▸ AIM OF THE TASK
Using the data below, print exactly the line with "Accessibilité", the line with "ダメージによってパサパサに乾燥してしまったり、チリチリにな", and every line between them, but none of the pictures.

### AVAILABLE DATA ###

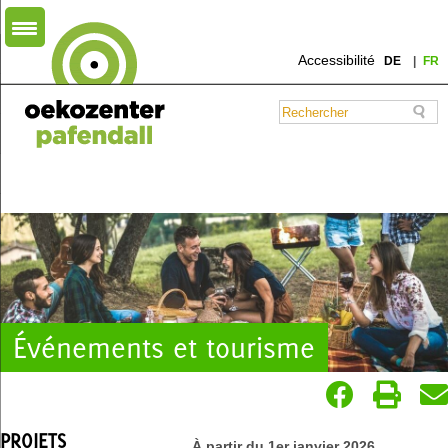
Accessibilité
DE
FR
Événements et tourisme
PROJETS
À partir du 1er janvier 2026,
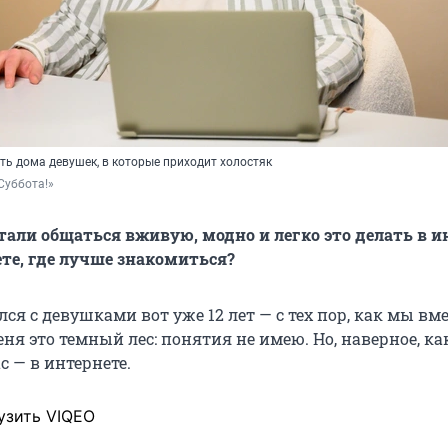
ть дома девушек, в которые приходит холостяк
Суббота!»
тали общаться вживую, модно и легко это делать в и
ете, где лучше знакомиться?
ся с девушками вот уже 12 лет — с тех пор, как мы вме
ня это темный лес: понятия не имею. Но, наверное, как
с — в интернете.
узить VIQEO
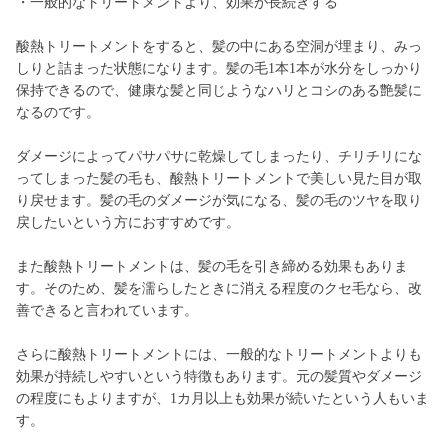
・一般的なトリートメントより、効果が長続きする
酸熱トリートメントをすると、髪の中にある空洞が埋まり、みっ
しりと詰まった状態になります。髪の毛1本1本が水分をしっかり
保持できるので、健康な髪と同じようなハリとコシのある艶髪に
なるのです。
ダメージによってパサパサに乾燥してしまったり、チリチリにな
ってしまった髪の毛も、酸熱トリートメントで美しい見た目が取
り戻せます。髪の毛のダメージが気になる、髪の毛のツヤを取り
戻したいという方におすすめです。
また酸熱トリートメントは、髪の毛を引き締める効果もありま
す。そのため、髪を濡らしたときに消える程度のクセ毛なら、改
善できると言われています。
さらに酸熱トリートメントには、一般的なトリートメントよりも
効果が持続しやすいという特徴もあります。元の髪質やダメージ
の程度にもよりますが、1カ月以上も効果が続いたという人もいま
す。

###
### AVAILABLE DATA ###

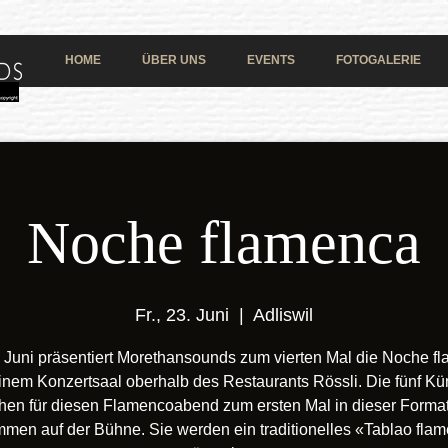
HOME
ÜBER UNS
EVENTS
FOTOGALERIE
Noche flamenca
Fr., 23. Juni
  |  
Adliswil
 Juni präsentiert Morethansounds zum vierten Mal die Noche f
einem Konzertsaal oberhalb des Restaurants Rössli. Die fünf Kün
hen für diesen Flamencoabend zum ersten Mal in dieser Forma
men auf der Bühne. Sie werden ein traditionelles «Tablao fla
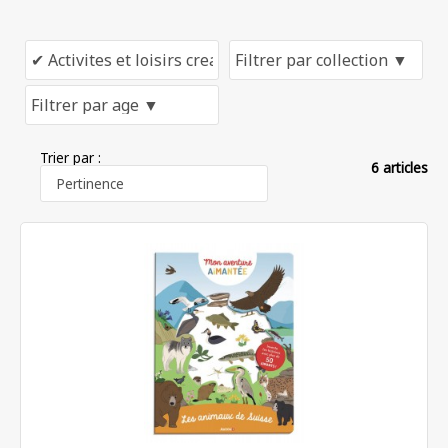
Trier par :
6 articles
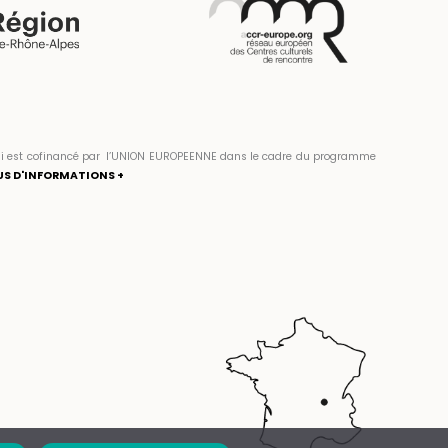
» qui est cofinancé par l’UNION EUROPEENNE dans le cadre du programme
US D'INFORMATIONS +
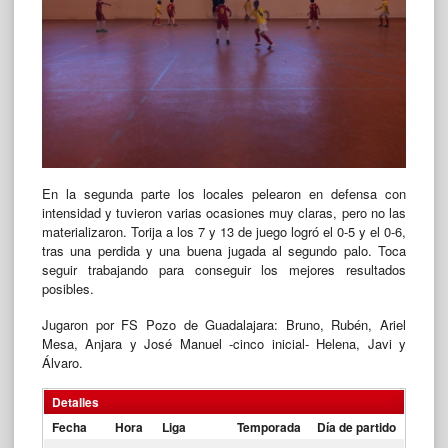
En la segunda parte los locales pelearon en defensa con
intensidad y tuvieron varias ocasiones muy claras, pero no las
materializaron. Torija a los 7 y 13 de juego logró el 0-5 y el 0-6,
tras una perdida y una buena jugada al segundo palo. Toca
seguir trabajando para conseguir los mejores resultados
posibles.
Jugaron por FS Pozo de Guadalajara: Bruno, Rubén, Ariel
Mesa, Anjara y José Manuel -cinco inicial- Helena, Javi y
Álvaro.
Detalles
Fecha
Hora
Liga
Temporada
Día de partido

###

▸ ANSWER FOR THIS EXERCISE
Accessibilité
DE
FR
Événements et tourisme
PROJETS
À partir du 1er janvier 2026,
ть дома девушек, в которые приходит холостяк
Суббота!»
тали общаться вживую, модно и легко это делать в и
ете, где лучше знакомиться?
ся с девушками вот уже 12 лет — с тех пор, как мы вме
ня это темный лес: понятия не имею. Но, наверное, как
с — в интернете.
узить VIQEO
・一般的なトリートメントより、効果が長続きする
酸熱トリートメントをすると、髪の中にある空洞が埋まり、みっ
しりと詰まった状態になります。髪の毛1本1本が水分をしっかり
保持できるので、健康な髪と同じようなハリとコシのある艶髪に
なるのです。
ダメージによってパサパサに乾燥してしまったり、チリチリにな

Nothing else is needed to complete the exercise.